Ratu agak aneh mendengar jawaban Rio, tapi Ratu berusaha membuang pikiran negative yang sudah hinggap di dalam kepalanya. "Kan anak kita berdua emang paling lucu sayang, kamu baru sadar? hihihi dia itu perpaduan antara aku dengan kamu sayang, makanya jadi cantik dan lucu gitu..🤭" - Ratu berbicara sambil duduk disamping Rio dan mengambil posisi untuk merebahkan kepalanya di atas paha suaminya.
"Ratu, maaf aku harus ke ruang kerja. Ada beberapa dokumen yang harus aku tanda tangani, karena nanti jam 11 Biema akan datang kesini mengambil dokumennya" Rio sedang tidak mood memanjakan istrinya. Iya memang karena bertemu Nara kembali perasaan simpati yang dimiliki Rio untuk istrinya sedang pudar. Rio mencoba menolak dengan halus dan menggunakan alasan yang masuk akal agar Ratu tidak curiga dan sakit hati.
"Yah baiklah, tapi ini kan hari Sabtu sayang. Apa gak bisa Biema nunggu hari Senin saja?" - Ratu masih mencoba merayu agar dirinya bisa bermanja dengan suaminya. Ratu ingin disayang. Ratu ingin disentuh. Walaupun sudah memiliki anak, Rio jarang memberikan nafkah batin. kalau dihitung bisa 2 bulan sekali. Selama ini hanya dekapan pelukan hangat yang Rio berikan. Rio mengontrol dirinya agar jangan sampai dia terlalu sering melakukan hubungan suami istri karena sejujurnya selama ini Rio hanya melampiaskan saja, bukan karena adanya Cinta. Rio tidak tega melakukan itu kepada Ratu. Walaupun sebenernya Rio bebas saja melakukanya, mereka suami istri sah bukan? Tapi Rio tidak bisa, karena dia hanya menggunakan nafsu sesaat saja. Rio tidak ingin memberikan harapan lebih kepada Ratu.
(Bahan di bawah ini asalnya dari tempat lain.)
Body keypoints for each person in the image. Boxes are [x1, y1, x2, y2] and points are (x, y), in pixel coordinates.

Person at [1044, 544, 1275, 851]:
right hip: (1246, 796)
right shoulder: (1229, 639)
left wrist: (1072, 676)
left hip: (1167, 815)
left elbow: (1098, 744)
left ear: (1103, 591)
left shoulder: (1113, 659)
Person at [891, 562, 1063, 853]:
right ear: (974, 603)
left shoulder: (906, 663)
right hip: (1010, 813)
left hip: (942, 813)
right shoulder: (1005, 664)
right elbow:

Rio mendesah sangat pelan.. "Tidak bisa Rat, dokumennya harus diberikan ke pak Joko siang ini. Karena aku sudah janji dengan kamu dan Raissa kalau hari ini aku break dari kerjaan, jadi aku tugaskan Biema yang meeting dengan pak Joko"
"Okey okey, yasudah kamu selesaikan urusan kamu dulu. Aku mau cek Raissa dikamar takut dia tiba tiba bangun. Nanti kamu langsung ke kamar aja ya sayang, muach" - Ratu mengecup bibir Rio sekilas. Tapi Rio tidak membalas.
'Mungkin belum sekarang, tapi aku yakin suatu saat nanti kamu pasti akan mencintaiku Yo. Aku sabar menunggu kamu.' - Ratu berbicara dalam hati sambil melihat punggung belakang sang suami yang sudah menghilang di balik pintu ruang kerjanya.